As trucks last longer, the supply of used trucks is expected to stay high. This means lower prices will continue throughout the year. Certainly, there is very little a fleet can do about the price of a used truck, but the way they spec their trucks can have a major impact on their resale value down the line.
Considering equipment has become far more specialized in recent years, modern fleets need to make purchases based on specific needs. They need to take into account the value provided on the front side. How much will they be able to get out of their vehicle once they have completed their intended life cycle?
Let’s take a look at each individual component to determine how it may fair when looked at through the lens of a changing resale environment.

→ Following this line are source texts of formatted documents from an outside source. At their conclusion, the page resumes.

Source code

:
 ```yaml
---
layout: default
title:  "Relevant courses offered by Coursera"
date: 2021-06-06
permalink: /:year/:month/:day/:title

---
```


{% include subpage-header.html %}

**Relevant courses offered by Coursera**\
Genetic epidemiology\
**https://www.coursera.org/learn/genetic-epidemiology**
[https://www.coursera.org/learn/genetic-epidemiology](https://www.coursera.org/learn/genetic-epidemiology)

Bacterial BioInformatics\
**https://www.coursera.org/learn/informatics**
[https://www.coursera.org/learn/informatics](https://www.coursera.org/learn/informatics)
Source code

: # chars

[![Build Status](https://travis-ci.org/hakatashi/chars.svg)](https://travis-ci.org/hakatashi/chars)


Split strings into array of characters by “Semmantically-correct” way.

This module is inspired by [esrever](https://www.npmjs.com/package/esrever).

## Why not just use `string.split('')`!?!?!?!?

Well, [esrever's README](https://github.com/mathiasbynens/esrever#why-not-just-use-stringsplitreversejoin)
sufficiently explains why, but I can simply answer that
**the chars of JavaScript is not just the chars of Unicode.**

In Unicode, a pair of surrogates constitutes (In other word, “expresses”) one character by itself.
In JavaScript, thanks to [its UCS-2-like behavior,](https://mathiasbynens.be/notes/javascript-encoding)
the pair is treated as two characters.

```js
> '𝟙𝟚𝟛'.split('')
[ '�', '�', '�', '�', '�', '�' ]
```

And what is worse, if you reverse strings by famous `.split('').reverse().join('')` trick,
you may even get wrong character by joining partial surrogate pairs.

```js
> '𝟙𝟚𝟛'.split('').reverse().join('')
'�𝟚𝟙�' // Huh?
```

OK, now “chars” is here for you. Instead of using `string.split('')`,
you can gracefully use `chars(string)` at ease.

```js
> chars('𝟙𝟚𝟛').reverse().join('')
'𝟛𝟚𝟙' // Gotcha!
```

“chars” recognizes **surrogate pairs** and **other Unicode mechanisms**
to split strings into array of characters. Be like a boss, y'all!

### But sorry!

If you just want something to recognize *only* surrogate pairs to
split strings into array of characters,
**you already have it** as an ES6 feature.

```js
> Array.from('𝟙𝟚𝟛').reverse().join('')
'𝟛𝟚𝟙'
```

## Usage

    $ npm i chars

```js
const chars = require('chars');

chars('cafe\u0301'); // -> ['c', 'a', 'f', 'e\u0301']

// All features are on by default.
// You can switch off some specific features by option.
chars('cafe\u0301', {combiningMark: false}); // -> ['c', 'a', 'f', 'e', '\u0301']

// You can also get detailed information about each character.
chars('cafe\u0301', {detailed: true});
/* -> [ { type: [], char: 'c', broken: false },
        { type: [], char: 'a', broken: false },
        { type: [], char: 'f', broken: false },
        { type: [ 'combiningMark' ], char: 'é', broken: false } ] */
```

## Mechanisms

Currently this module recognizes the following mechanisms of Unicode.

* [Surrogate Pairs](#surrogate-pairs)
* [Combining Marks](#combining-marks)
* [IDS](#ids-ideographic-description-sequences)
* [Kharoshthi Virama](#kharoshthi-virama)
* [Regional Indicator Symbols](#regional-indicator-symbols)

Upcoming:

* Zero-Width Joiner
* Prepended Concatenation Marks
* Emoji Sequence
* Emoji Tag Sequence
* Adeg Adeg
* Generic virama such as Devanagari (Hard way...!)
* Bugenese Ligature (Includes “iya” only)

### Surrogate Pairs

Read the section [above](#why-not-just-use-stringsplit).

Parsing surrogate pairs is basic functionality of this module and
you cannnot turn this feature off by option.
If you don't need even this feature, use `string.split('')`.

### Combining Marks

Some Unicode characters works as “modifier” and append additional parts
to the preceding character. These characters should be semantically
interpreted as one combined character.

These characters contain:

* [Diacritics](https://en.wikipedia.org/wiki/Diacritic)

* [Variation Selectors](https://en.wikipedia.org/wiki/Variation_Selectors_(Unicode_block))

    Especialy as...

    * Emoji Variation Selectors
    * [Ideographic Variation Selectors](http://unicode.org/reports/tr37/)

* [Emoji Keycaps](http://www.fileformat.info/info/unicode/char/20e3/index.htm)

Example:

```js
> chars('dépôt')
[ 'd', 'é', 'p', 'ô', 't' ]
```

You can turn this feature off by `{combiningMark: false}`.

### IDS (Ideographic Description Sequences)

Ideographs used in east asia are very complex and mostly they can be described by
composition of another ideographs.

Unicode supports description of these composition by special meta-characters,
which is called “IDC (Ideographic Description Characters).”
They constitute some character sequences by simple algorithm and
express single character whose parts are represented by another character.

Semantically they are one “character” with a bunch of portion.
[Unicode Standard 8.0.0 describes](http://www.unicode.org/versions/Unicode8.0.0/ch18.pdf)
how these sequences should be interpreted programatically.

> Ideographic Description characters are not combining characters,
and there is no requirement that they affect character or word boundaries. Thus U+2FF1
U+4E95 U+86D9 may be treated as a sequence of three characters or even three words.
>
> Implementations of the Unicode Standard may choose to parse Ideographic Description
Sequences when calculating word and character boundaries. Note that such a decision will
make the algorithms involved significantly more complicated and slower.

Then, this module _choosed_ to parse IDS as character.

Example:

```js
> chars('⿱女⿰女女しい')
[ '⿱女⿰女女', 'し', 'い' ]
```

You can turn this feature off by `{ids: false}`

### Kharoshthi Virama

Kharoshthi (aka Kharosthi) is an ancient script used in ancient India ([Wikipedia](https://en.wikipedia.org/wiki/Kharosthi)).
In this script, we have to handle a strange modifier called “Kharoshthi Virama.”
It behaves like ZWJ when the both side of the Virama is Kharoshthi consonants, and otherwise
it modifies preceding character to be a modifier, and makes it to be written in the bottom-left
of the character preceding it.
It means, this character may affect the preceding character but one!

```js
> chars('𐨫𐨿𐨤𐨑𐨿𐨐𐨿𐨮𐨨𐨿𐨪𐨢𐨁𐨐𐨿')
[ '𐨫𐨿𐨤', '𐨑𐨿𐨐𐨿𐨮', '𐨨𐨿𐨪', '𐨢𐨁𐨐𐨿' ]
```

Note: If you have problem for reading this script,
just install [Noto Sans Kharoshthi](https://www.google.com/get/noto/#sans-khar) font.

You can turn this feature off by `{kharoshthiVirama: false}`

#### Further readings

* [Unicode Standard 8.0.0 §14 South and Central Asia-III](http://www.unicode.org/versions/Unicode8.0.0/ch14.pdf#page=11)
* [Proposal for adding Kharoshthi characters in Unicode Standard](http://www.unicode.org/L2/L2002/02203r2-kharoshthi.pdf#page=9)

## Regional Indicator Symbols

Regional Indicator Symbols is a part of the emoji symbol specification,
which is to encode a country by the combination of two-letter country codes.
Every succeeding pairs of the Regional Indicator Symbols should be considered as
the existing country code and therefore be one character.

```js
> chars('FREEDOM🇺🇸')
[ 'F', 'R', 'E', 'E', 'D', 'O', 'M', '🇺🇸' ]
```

When your truck has more aerodynamic components, you can expect it to reap less interest in the off-highway market. Although aerodynamic components are great for a number of reasons, traditionally styled trucks still command a far higher price over aerodynamic vehicles.

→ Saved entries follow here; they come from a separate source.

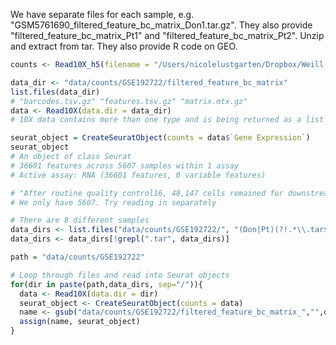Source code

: We have separate files for each sample, e.g. "GSM5761690_filtered_feature_bc_matrix_Don1.tar.gz". They also provide "filtered_feature_bc_matrix_Pt1" and "filtered_feature_bc_matrix_Pt2". Unzip and extract from tar. They also provide R code on GEO.

``` R
counts <- Read10X_h5(filename = "/Users/nicolelustgarten/Dropbox/Weill Cornell/DJames Lab/Theca Stroma/ATAC Seq/FP1 RNA_ATACSeq Data/filtered_feature_bc_matrix.h5")

data_dir <- "data/counts/GSE192722/filtered_feature_bc_matrix"
list.files(data_dir)
# "barcodes.tsv.gz" "features.tsv.gz" "matrix.mtx.gz"
data <- Read10X(data.dir = data_dir)
# 10X data contains more than one type and is being returned as a list containing matrices of each type.

seurat_object = CreateSeuratObject(counts = data$`Gene Expression`)
seurat_object
# An object of class Seurat
# 36601 features across 5607 samples within 1 assay
# Active assay: RNA (36601 features, 0 variable features)

# "After routine quality control16, 48,147 cells remained for downstream for analysis."
# We only have 5607. Try reading in separately

# There are 8 different samples
data_dirs <- list.files("data/counts/GSE192722/", "(Don|Pt)(?!.*\\.tar$)")
data_dirs <- data_dirs[!grepl(".tar", data_dirs)]

path = "data/counts/GSE192722"

# Loop through files and read into Seurat objects
for(dir in paste(path,data_dirs, sep="/")){
  data <- Read10X(data.dir = dir)
  seurat_object <- CreateSeuratObject(counts = data)
  name <- gsub("data/counts/GSE192722/filtered_feature_bc_matrix_","",dir)
  assign(name, seurat_object)
}



```
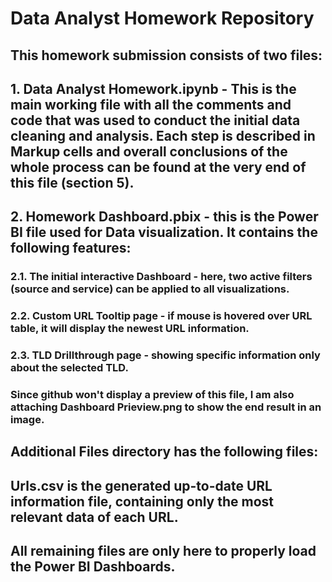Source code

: # Data Analyst Homework Repository
## This homework submission consists of two files:
## 1. **Data Analyst Homework.ipynb** - This is the main working file with all the comments and code that was used to conduct the initial data cleaning and analysis. Each step is described in Markup cells and overall conclusions of the whole process can be found at the very end of this file (section 5).
## 2. **Homework Dashboard.pbix** - this is the Power BI file used for Data visualization. It contains the following features:
### 2.1. The initial interactive Dashboard - here, two active filters (source and service) can be applied to all visualizations.
### 2.2. Custom URL Tooltip page - if mouse is hovered over URL table, it will display the newest URL information.
### 2.3. TLD Drillthrough page - showing specific information only about the selected TLD.
### Since github won't display a preview of this file, I am also attaching **Dashboard Prieview.png** to show the end result in an image.
## Additional Files directory has the following files:
## **Urls.csv** is the generated up-to-date URL information file, containing only the most relevant data of each URL.
## All remaining files are only here to properly load the Power BI Dashboards.
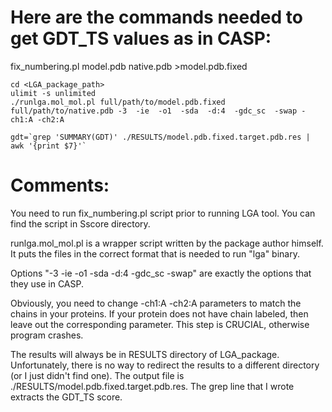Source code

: Here are the commands needed to get GDT_TS values as in CASP:
=============================================================

fix_numbering.pl model.pdb native.pdb >model.pdb.fixed

```
cd <LGA_package_path>
ulimit -s unlimited
./runlga.mol_mol.pl full/path/to/model.pdb.fixed full/path/to/native.pdb -3  -ie  -o1  -sda  -d:4  -gdc_sc  -swap -ch1:A -ch2:A

gdt=`grep 'SUMMARY(GDT)' ./RESULTS/model.pdb.fixed.target.pdb.res | awk '{print $7}'`
```


Comments:
=========

You need to run fix_numbering.pl script prior to running LGA tool. You can find the script in Sscore directory.

runlga.mol_mol.pl is a wrapper script written by the package author himself. It puts the files in the correct format that is needed to run "lga" binary.

Options "-3  -ie  -o1  -sda  -d:4  -gdc_sc  -swap" are exactly the options that they use in CASP.

Obviously, you need to change -ch1:A -ch2:A parameters to match the chains in your proteins. If your protein does not have chain labeled, then leave out the corresponding parameter. This step is CRUCIAL, otherwise program crashes.

The results will always be in RESULTS directory of LGA_package. Unfortunately, there is no way to redirect the results to a different directory (or I just didn't find one). The output file is ./RESULTS/model.pdb.fixed.target.pdb.res. The grep line that I wrote extracts the GDT_TS score.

What this means is that up to 3 to 5 percent of the resale market is looking for square-nosed tractors. Still, if you are selling to a long-haul operator, aerodynamic trucks are key. It really depends on the market you expect to be selling to.
Air Disc Brakes
Ever since the NHTSA amended FMVSS No. 121, calling for a reduced stopping distance to 250 feet from 60 miles per hour, there’s a major case to be made for quality air disc brakes. These components offer reduced fade, longer life and consistent torque output.
More efficient braking from air disc brakes, when combined with lower maintenance and operating costs, make air disc brakes a fantastic option for used truck buyers. Still, air disc brakes continue to be standard on some vehicles but optional on others. How this impacts them on the resale market depends on how willing fleets are to invest in parts necessary to run different types of the technology.

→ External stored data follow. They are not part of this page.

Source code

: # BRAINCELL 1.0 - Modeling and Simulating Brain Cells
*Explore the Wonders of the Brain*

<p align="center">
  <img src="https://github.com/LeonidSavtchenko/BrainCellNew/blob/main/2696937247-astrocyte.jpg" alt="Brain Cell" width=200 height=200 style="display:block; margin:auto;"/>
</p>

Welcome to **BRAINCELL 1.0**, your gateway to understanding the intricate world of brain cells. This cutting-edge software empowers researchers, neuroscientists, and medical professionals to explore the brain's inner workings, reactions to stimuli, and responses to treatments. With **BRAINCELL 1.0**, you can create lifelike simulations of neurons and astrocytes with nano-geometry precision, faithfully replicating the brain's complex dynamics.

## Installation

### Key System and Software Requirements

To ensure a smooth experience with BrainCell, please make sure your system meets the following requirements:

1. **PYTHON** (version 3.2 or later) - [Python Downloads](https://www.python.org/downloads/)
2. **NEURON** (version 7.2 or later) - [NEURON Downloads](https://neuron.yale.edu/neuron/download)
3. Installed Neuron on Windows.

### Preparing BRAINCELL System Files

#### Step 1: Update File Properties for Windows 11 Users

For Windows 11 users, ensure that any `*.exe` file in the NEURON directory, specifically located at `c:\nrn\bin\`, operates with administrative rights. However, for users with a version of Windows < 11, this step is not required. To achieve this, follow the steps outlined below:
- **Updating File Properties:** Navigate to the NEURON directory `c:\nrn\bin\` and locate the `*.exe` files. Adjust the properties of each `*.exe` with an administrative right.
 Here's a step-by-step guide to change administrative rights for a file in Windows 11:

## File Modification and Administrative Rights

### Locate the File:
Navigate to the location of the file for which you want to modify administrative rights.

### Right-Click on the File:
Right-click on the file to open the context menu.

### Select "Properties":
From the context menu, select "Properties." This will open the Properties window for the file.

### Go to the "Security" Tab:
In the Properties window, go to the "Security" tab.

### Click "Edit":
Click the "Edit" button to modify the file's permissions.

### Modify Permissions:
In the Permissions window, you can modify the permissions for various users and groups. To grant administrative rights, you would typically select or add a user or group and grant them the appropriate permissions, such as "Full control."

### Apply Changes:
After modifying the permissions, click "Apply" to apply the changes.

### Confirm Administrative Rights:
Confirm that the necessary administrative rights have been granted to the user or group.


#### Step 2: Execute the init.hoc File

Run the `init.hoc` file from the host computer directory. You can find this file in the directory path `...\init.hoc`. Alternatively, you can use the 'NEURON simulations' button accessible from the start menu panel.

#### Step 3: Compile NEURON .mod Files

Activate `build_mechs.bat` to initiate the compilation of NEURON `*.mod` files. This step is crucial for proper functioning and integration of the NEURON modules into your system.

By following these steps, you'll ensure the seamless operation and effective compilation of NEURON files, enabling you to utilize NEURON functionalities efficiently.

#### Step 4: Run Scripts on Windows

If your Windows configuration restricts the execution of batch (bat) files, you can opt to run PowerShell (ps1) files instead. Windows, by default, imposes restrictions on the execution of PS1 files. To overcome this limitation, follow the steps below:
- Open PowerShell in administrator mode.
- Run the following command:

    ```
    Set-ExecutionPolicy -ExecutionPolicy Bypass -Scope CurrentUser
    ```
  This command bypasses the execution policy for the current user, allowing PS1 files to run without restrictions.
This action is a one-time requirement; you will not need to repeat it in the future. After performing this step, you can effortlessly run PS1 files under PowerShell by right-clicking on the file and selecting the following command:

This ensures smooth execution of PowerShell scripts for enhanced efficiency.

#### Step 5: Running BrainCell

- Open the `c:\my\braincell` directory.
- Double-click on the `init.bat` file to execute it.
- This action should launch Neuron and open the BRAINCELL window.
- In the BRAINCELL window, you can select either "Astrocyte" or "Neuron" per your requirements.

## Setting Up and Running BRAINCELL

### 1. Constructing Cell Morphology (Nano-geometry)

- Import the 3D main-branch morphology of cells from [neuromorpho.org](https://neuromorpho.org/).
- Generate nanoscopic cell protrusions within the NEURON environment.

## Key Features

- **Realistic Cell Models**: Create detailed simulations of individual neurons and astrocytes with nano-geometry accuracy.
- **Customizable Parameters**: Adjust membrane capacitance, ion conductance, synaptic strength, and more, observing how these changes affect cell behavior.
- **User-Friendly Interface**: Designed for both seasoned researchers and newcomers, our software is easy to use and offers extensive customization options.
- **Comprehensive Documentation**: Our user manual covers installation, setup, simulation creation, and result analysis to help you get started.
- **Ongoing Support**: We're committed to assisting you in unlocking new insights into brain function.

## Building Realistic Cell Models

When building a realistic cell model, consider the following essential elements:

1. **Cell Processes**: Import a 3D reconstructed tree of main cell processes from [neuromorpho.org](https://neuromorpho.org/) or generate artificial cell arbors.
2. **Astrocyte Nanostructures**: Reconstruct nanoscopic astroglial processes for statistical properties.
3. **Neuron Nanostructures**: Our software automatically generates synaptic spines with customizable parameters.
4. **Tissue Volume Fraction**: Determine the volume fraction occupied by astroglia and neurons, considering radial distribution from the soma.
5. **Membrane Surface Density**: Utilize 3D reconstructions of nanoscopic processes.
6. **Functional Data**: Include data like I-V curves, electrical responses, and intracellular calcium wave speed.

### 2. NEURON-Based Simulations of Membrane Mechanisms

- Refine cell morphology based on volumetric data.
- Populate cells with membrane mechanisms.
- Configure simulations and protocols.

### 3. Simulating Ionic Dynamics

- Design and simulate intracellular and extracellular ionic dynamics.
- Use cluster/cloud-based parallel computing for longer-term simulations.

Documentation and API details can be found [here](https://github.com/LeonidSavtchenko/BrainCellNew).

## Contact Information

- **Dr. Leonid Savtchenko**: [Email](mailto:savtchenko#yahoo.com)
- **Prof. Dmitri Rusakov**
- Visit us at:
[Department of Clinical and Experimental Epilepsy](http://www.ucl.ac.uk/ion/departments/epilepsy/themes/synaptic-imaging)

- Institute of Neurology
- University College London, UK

As fuel economy standards and technological integration in trucking equipment continue to evolve, some fleets have begun spec’ing smaller engines in order to save on weight and cost. Still, there is a case to be made for big-bore engines in the long-haul highway segment.
That’s why it is important to consider engine size when assessing resale value. Small engines of 13 liters and under have a negative impact on resale value, oftentimes up to the tune of $3,000 or more.
There has been a steady trend towards adoption of automated transmissions in new trucks. The primary driver of this trends has been the decrease in the driver pool and the lack of skilled truck drivers able to handle manual transmissions.
For this reason alone, you can expect AMTs to fetch up to $2,000 more on asking price over a comparable 10-speed manual variant. One area where this isn’t true is in 18-speed manuals, which offer greater flexibility in different environments.
The Final Answer
Of course, we aren’t saying you should spec your vehicles specifically for resale value, but it is something to consider. Fleets continue to spec for optimal performance and reliability and there is nothing wrong with going that route.
Specs considered desirable on the secondary market are ones that allow a vehicle to be flexible for use in a number of different settings. The more specialized a tractor is, the less appealing it will be to a potential buyer looking for a good used deal.
In the end, it’s important that a fleet determines the balance of return on investment against potential resale value according to their specific needs.